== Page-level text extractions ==

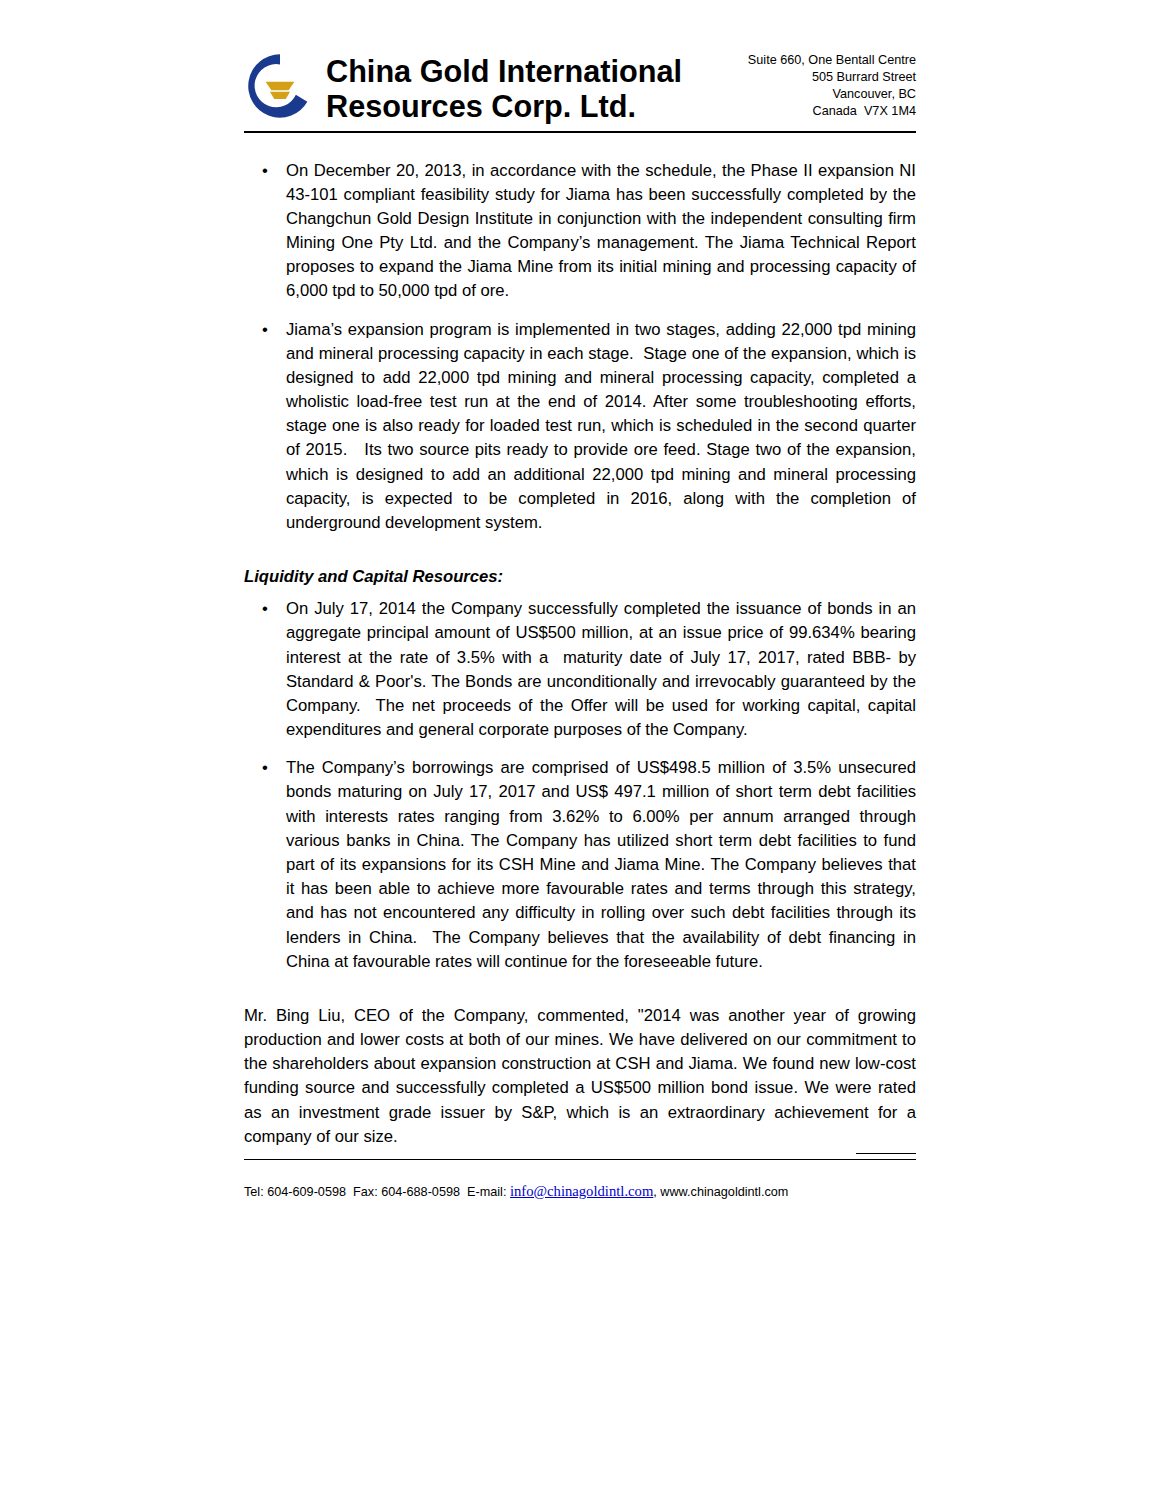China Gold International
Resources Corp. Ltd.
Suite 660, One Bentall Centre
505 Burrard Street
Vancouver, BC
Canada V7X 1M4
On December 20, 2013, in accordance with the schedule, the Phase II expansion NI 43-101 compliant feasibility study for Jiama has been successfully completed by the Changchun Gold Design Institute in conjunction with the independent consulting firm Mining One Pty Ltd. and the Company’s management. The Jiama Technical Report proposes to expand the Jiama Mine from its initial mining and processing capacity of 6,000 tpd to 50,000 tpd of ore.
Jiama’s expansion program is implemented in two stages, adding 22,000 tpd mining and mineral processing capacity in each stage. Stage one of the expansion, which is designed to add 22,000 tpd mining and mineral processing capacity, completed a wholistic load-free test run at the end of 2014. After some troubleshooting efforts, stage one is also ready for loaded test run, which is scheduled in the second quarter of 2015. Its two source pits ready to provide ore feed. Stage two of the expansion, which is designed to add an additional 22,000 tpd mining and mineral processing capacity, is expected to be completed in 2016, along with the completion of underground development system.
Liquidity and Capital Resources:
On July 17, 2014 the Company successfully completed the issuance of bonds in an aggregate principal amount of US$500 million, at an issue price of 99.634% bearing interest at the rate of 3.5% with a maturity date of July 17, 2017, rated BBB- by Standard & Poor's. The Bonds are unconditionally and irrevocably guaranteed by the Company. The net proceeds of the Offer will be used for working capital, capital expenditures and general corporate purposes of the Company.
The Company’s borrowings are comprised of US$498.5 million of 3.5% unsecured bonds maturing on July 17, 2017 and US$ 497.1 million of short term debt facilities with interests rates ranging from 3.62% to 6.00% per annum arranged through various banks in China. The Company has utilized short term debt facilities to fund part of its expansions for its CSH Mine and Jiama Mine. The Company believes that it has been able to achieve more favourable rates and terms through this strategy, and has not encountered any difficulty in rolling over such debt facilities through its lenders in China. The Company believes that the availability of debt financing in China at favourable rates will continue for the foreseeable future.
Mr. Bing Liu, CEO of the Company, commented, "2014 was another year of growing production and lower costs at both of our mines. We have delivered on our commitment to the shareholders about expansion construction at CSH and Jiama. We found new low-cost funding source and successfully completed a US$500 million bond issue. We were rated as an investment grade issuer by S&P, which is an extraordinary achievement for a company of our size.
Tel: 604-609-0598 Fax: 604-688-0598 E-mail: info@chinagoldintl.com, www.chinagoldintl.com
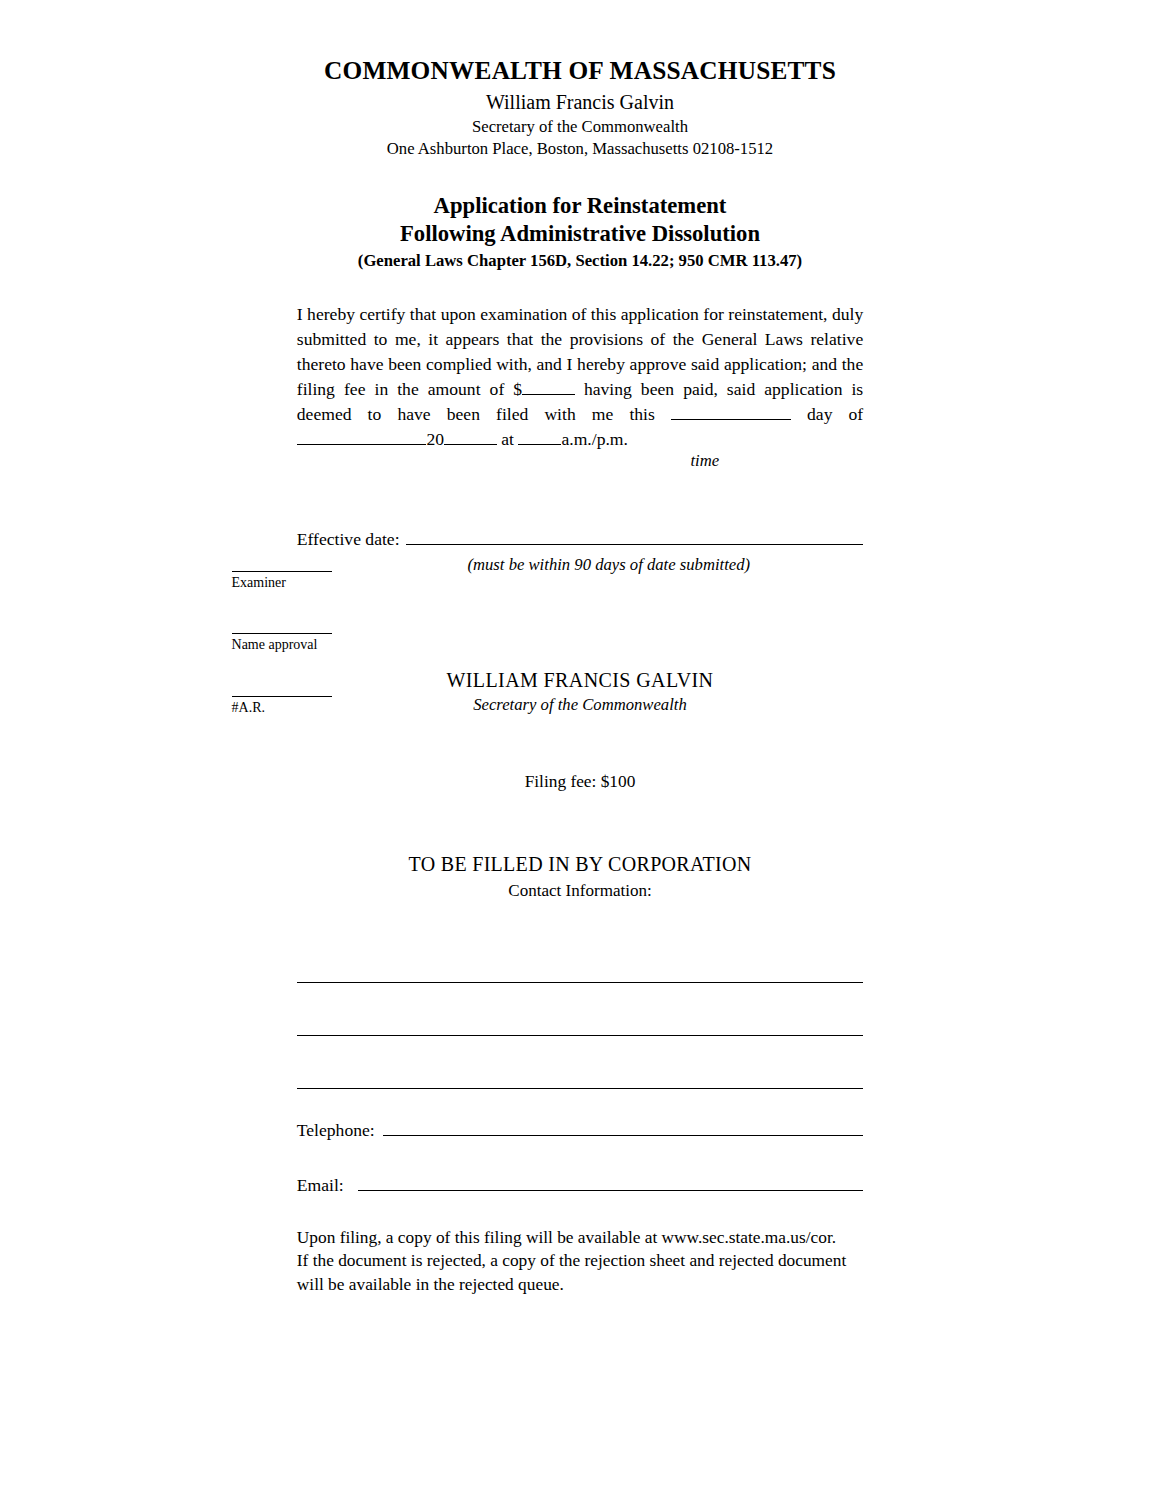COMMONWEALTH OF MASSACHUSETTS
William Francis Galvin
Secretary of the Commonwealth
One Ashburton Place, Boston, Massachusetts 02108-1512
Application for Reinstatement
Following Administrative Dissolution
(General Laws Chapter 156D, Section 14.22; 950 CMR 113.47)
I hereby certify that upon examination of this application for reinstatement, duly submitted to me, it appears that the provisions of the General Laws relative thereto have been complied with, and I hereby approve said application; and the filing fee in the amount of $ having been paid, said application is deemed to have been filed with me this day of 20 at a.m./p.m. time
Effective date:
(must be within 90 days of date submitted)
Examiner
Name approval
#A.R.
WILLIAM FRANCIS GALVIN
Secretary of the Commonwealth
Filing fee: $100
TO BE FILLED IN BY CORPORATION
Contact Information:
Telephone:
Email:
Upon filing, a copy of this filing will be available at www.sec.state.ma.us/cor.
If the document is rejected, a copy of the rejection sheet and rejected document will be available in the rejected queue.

== Work request ==
Please retype the whole of the data precisely, omitting pictures.

== Answer box ==
China Gold International
Resources Corp. Ltd.
Suite 660, One Bentall Centre
505 Burrard Street
Vancouver, BC
Canada V7X 1M4
On December 20, 2013, in accordance with the schedule, the Phase II expansion NI 43-101 compliant feasibility study for Jiama has been successfully completed by the Changchun Gold Design Institute in conjunction with the independent consulting firm Mining One Pty Ltd. and the Company’s management. The Jiama Technical Report proposes to expand the Jiama Mine from its initial mining and processing capacity of 6,000 tpd to 50,000 tpd of ore.
Jiama’s expansion program is implemented in two stages, adding 22,000 tpd mining and mineral processing capacity in each stage. Stage one of the expansion, which is designed to add 22,000 tpd mining and mineral processing capacity, completed a wholistic load-free test run at the end of 2014. After some troubleshooting efforts, stage one is also ready for loaded test run, which is scheduled in the second quarter of 2015. Its two source pits ready to provide ore feed. Stage two of the expansion, which is designed to add an additional 22,000 tpd mining and mineral processing capacity, is expected to be completed in 2016, along with the completion of underground development system.
Liquidity and Capital Resources:
On July 17, 2014 the Company successfully completed the issuance of bonds in an aggregate principal amount of US$500 million, at an issue price of 99.634% bearing interest at the rate of 3.5% with a maturity date of July 17, 2017, rated BBB- by Standard & Poor's. The Bonds are unconditionally and irrevocably guaranteed by the Company. The net proceeds of the Offer will be used for working capital, capital expenditures and general corporate purposes of the Company.
The Company’s borrowings are comprised of US$498.5 million of 3.5% unsecured bonds maturing on July 17, 2017 and US$ 497.1 million of short term debt facilities with interests rates ranging from 3.62% to 6.00% per annum arranged through various banks in China. The Company has utilized short term debt facilities to fund part of its expansions for its CSH Mine and Jiama Mine. The Company believes that it has been able to achieve more favourable rates and terms through this strategy, and has not encountered any difficulty in rolling over such debt facilities through its lenders in China. The Company believes that the availability of debt financing in China at favourable rates will continue for the foreseeable future.
Mr. Bing Liu, CEO of the Company, commented, "2014 was another year of growing production and lower costs at both of our mines. We have delivered on our commitment to the shareholders about expansion construction at CSH and Jiama. We found new low-cost funding source and successfully completed a US$500 million bond issue. We were rated as an investment grade issuer by S&P, which is an extraordinary achievement for a company of our size.
Tel: 604-609-0598 Fax: 604-688-0598 E-mail: info@chinagoldintl.com, www.chinagoldintl.com
COMMONWEALTH OF MASSACHUSETTS
William Francis Galvin
Secretary of the Commonwealth
One Ashburton Place, Boston, Massachusetts 02108-1512
Application for Reinstatement
Following Administrative Dissolution
(General Laws Chapter 156D, Section 14.22; 950 CMR 113.47)
I hereby certify that upon examination of this application for reinstatement, duly submitted to me, it appears that the provisions of the General Laws relative thereto have been complied with, and I hereby approve said application; and the filing fee in the amount of $ having been paid, said application is deemed to have been filed with me this day of 20 at a.m./p.m. time
Effective date:
(must be within 90 days of date submitted)
Examiner
Name approval
#A.R.
WILLIAM FRANCIS GALVIN
Secretary of the Commonwealth
Filing fee: $100
TO BE FILLED IN BY CORPORATION
Contact Information:
Telephone:
Email:
Upon filing, a copy of this filing will be available at www.sec.state.ma.us/cor.
If the document is rejected, a copy of the rejection sheet and rejected document will be available in the rejected queue.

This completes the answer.